Typically, in distributed asynchronous training, instead of having each worker train on a non-overlapping partitions of the data, you want each worker to work on all of the data.
In asynchronous training, the parameters do not wait to receive the updates from all workers -- it processes updates as they come. So if one worker is slower than the others, then it will contribute fewer updates than the other workers. If you partition the data such that each worker has access only to its own data, that means you are effectively down-weighting the examples that belong to slower workers because they cause fewer updates to the parameters. That would adversely affect the quality and generalizability of your model.
If you use synchronous training and force updates to wait for all workers, you can safely partition the data across workers, however, training will be as slow as the slowest worker since each step has to wait for the updates from all workers. If you don't force updates from all workers, then the situation may actually be worse than asynchronous training because examples from slow workers are likely to be ignored completely.

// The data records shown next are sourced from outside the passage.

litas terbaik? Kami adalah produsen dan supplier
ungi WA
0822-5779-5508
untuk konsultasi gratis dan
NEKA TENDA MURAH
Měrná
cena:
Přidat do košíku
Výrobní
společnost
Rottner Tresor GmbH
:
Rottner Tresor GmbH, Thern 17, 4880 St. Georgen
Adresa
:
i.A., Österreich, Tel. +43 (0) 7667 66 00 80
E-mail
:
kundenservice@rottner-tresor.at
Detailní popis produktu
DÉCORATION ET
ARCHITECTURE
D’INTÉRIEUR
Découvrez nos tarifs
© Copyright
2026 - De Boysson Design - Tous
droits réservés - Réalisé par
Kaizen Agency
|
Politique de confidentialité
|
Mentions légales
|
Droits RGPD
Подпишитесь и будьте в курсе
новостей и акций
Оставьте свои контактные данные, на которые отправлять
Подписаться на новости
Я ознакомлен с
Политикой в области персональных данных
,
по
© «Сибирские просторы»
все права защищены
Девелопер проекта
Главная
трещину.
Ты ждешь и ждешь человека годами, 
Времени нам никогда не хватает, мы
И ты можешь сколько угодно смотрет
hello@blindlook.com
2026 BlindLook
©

Because it is more robust, asynchronous training is more common.
Luckily, having all workers examine all data is generally a sensible thing to do. As long as you randomize the data (here and here), then the examples being examined at any given time (across all workers) is a set of batch_size * num_workers examples sampled (almost) uniform randomly with replacement from the full dataset.
That canonical approach to reading data in asynchronous training often works sufficiently well in practice, especially in a distributed training. However, if you have so much data you can only perform a few epochs of training, your model may benefit from seeing each example the same number of times (sampling without replacement). That is more complicated and less robust, but it can be done; that's a separate post.